Directions for this task:
Exactly as written, give back every record below.

Dataset content:

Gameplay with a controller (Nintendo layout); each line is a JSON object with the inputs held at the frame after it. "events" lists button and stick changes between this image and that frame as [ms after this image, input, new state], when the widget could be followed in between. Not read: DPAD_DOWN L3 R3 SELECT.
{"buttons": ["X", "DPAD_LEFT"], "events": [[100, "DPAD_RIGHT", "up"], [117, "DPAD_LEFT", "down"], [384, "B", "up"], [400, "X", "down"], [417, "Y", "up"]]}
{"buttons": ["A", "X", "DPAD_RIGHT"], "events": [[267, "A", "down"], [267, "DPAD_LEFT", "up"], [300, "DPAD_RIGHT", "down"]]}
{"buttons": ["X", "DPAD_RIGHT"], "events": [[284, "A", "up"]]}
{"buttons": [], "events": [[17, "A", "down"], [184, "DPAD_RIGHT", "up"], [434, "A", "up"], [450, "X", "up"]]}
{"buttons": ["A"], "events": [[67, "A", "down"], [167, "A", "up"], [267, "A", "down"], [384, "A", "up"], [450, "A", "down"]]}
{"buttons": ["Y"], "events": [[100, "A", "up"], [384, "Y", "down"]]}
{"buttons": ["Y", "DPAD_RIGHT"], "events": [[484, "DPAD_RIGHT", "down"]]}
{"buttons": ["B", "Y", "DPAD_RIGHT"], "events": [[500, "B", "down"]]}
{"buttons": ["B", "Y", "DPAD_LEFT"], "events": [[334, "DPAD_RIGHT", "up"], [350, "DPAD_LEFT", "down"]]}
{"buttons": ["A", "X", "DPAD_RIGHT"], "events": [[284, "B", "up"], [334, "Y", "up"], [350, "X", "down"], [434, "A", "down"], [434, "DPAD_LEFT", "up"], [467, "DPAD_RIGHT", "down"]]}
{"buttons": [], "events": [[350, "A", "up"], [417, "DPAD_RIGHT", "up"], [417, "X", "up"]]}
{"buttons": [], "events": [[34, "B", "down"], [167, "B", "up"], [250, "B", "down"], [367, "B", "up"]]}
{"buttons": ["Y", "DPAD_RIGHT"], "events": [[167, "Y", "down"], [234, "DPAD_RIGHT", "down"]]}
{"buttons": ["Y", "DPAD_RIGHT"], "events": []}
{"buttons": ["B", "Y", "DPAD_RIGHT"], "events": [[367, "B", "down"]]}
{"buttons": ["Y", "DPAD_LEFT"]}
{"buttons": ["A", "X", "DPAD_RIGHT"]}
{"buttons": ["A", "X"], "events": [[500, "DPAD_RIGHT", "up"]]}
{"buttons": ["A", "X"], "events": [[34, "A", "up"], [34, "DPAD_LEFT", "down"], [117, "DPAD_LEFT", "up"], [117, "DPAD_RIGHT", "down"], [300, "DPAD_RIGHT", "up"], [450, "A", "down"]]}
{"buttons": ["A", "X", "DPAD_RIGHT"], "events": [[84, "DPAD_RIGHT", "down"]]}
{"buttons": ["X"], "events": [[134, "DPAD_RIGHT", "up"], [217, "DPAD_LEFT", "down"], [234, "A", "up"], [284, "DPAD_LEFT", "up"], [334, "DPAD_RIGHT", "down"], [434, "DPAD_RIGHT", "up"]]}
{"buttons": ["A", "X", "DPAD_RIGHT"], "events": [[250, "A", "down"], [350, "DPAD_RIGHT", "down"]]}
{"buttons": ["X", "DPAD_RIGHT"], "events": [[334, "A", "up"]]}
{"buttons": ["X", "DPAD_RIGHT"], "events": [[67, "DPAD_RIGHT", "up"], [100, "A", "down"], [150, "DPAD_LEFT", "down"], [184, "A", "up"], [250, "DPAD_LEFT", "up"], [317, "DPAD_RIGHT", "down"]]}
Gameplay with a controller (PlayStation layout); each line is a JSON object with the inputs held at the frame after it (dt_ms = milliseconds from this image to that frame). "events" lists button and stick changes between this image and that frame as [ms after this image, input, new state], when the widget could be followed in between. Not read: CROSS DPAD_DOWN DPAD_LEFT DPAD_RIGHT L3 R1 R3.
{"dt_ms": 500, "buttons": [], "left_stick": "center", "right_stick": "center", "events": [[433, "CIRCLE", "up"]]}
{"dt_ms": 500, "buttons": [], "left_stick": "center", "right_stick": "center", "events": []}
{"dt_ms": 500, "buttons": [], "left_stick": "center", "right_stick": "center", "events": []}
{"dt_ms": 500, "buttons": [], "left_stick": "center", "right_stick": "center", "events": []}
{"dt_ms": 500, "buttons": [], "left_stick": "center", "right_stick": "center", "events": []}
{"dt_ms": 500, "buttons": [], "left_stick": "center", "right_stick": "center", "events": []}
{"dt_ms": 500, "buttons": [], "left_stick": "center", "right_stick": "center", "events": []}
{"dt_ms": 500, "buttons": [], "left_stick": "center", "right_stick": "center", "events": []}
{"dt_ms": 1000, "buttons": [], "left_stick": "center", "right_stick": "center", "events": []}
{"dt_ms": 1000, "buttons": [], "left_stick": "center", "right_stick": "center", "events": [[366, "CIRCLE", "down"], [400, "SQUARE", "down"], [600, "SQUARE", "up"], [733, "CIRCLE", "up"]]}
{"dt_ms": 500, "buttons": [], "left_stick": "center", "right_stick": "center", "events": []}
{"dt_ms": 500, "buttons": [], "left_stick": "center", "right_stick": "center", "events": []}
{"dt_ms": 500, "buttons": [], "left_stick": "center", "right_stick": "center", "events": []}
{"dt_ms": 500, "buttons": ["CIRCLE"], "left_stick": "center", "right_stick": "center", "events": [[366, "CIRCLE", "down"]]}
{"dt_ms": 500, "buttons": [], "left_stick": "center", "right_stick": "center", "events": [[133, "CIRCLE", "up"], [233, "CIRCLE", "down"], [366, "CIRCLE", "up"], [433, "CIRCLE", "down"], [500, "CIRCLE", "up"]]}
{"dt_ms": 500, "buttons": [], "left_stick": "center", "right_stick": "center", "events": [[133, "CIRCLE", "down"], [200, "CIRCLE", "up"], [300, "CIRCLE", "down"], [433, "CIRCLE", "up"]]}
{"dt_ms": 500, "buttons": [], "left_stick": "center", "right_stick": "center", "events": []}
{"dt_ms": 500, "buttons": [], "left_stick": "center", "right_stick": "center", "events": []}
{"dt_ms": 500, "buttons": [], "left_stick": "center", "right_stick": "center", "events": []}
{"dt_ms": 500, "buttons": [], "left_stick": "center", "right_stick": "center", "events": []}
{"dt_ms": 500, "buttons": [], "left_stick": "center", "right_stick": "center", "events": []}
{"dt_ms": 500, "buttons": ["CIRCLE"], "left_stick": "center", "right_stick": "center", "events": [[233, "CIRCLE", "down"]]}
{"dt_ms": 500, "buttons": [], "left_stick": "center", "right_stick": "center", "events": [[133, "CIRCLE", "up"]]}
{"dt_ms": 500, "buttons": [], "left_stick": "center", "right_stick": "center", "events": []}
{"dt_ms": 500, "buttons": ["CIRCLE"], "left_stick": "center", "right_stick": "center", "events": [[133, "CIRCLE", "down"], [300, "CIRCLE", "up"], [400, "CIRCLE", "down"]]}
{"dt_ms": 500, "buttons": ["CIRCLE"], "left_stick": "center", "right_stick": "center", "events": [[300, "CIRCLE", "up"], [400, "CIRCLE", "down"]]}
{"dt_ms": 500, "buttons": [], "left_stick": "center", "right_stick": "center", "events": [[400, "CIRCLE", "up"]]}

Output:
Gameplay with a controller (Nintendo layout); each line is a JSON object with the inputs held at the frame after it. "events" lists button and stick changes between this image and that frame as [ms after this image, input, new state], when the widget could be followed in between. Not read: DPAD_DOWN L3 R3 SELECT.
{"buttons": ["X", "DPAD_LEFT"], "events": [[100, "DPAD_RIGHT", "up"], [117, "DPAD_LEFT", "down"], [384, "B", "up"], [400, "X", "down"], [417, "Y", "up"]]}
{"buttons": ["A", "X", "DPAD_RIGHT"], "events": [[267, "A", "down"], [267, "DPAD_LEFT", "up"], [300, "DPAD_RIGHT", "down"]]}
{"buttons": ["X", "DPAD_RIGHT"], "events": [[284, "A", "up"]]}
{"buttons": [], "events": [[17, "A", "down"], [184, "DPAD_RIGHT", "up"], [434, "A", "up"], [450, "X", "up"]]}
{"buttons": ["A"], "events": [[67, "A", "down"], [167, "A", "up"], [267, "A", "down"], [384, "A", "up"], [450, "A", "down"]]}
{"buttons": ["Y"], "events": [[100, "A", "up"], [384, "Y", "down"]]}
{"buttons": ["Y", "DPAD_RIGHT"], "events": [[484, "DPAD_RIGHT", "down"]]}
{"buttons": ["B", "Y", "DPAD_RIGHT"], "events": [[500, "B", "down"]]}
{"buttons": ["B", "Y", "DPAD_LEFT"], "events": [[334, "DPAD_RIGHT", "up"], [350, "DPAD_LEFT", "down"]]}
{"buttons": ["A", "X", "DPAD_RIGHT"], "events": [[284, "B", "up"], [334, "Y", "up"], [350, "X", "down"], [434, "A", "down"], [434, "DPAD_LEFT", "up"], [467, "DPAD_RIGHT", "down"]]}
{"buttons": [], "events": [[350, "A", "up"], [417, "DPAD_RIGHT", "up"], [417, "X", "up"]]}
{"buttons": [], "events": [[34, "B", "down"], [167, "B", "up"], [250, "B", "down"], [367, "B", "up"]]}
{"buttons": ["Y", "DPAD_RIGHT"], "events": [[167, "Y", "down"], [234, "DPAD_RIGHT", "down"]]}
{"buttons": ["Y", "DPAD_RIGHT"], "events": []}
{"buttons": ["B", "Y", "DPAD_RIGHT"], "events": [[367, "B", "down"]]}
{"buttons": ["Y", "DPAD_LEFT"]}
{"buttons": ["A", "X", "DPAD_RIGHT"]}
{"buttons": ["A", "X"], "events": [[500, "DPAD_RIGHT", "up"]]}
{"buttons": ["A", "X"], "events": [[34, "A", "up"], [34, "DPAD_LEFT", "down"], [117, "DPAD_LEFT", "up"], [117, "DPAD_RIGHT", "down"], [300, "DPAD_RIGHT", "up"], [450, "A", "down"]]}
{"buttons": ["A", "X", "DPAD_RIGHT"], "events": [[84, "DPAD_RIGHT", "down"]]}
{"buttons": ["X"], "events": [[134, "DPAD_RIGHT", "up"], [217, "DPAD_LEFT", "down"], [234, "A", "up"], [284, "DPAD_LEFT", "up"], [334, "DPAD_RIGHT", "down"], [434, "DPAD_RIGHT", "up"]]}
{"buttons": ["A", "X", "DPAD_RIGHT"], "events": [[250, "A", "down"], [350, "DPAD_RIGHT", "down"]]}
{"buttons": ["X", "DPAD_RIGHT"], "events": [[334, "A", "up"]]}
{"buttons": ["X", "DPAD_RIGHT"], "events": [[67, "DPAD_RIGHT", "up"], [100, "A", "down"], [150, "DPAD_LEFT", "down"], [184, "A", "up"], [250, "DPAD_LEFT", "up"], [317, "DPAD_RIGHT", "down"]]}
Gameplay with a controller (PlayStation layout); each line is a JSON object with the inputs held at the frame after it (dt_ms = milliseconds from this image to that frame). "events" lists button and stick changes between this image and that frame as [ms after this image, input, new state], when the widget could be followed in between. Not read: CROSS DPAD_DOWN DPAD_LEFT DPAD_RIGHT L3 R1 R3.
{"dt_ms": 500, "buttons": [], "left_stick": "center", "right_stick": "center", "events": [[433, "CIRCLE", "up"]]}
{"dt_ms": 500, "buttons": [], "left_stick": "center", "right_stick": "center", "events": []}
{"dt_ms": 500, "buttons": [], "left_stick": "center", "right_stick": "center", "events": []}
{"dt_ms": 500, "buttons": [], "left_stick": "center", "right_stick": "center", "events": []}
{"dt_ms": 500, "buttons": [], "left_stick": "center", "right_stick": "center", "events": []}
{"dt_ms": 500, "buttons": [], "left_stick": "center", "right_stick": "center", "events": []}
{"dt_ms": 500, "buttons": [], "left_stick": "center", "right_stick": "center", "events": []}
{"dt_ms": 500, "buttons": [], "left_stick": "center", "right_stick": "center", "events": []}
{"dt_ms": 1000, "buttons": [], "left_stick": "center", "right_stick": "center", "events": []}
{"dt_ms": 1000, "buttons": [], "left_stick": "center", "right_stick": "center", "events": [[366, "CIRCLE", "down"], [400, "SQUARE", "down"], [600, "SQUARE", "up"], [733, "CIRCLE", "up"]]}
{"dt_ms": 500, "buttons": [], "left_stick": "center", "right_stick": "center", "events": []}
{"dt_ms": 500, "buttons": [], "left_stick": "center", "right_stick": "center", "events": []}
{"dt_ms": 500, "buttons": [], "left_stick": "center", "right_stick": "center", "events": []}
{"dt_ms": 500, "buttons": ["CIRCLE"], "left_stick": "center", "right_stick": "center", "events": [[366, "CIRCLE", "down"]]}
{"dt_ms": 500, "buttons": [], "left_stick": "center", "right_stick": "center", "events": [[133, "CIRCLE", "up"], [233, "CIRCLE", "down"], [366, "CIRCLE", "up"], [433, "CIRCLE", "down"], [500, "CIRCLE", "up"]]}
{"dt_ms": 500, "buttons": [], "left_stick": "center", "right_stick": "center", "events": [[133, "CIRCLE", "down"], [200, "CIRCLE", "up"], [300, "CIRCLE", "down"], [433, "CIRCLE", "up"]]}
{"dt_ms": 500, "buttons": [], "left_stick": "center", "right_stick": "center", "events": []}
{"dt_ms": 500, "buttons": [], "left_stick": "center", "right_stick": "center", "events": []}
{"dt_ms": 500, "buttons": [], "left_stick": "center", "right_stick": "center", "events": []}
{"dt_ms": 500, "buttons": [], "left_stick": "center", "right_stick": "center", "events": []}
{"dt_ms": 500, "buttons": [], "left_stick": "center", "right_stick": "center", "events": []}
{"dt_ms": 500, "buttons": ["CIRCLE"], "left_stick": "center", "right_stick": "center", "events": [[233, "CIRCLE", "down"]]}
{"dt_ms": 500, "buttons": [], "left_stick": "center", "right_stick": "center", "events": [[133, "CIRCLE", "up"]]}
{"dt_ms": 500, "buttons": [], "left_stick": "center", "right_stick": "center", "events": []}
{"dt_ms": 500, "buttons": ["CIRCLE"], "left_stick": "center", "right_stick": "center", "events": [[133, "CIRCLE", "down"], [300, "CIRCLE", "up"], [400, "CIRCLE", "down"]]}
{"dt_ms": 500, "buttons": ["CIRCLE"], "left_stick": "center", "right_stick": "center", "events": [[300, "CIRCLE", "up"], [400, "CIRCLE", "down"]]}
{"dt_ms": 500, "buttons": [], "left_stick": "center", "right_stick": "center", "events": [[400, "CIRCLE", "up"]]}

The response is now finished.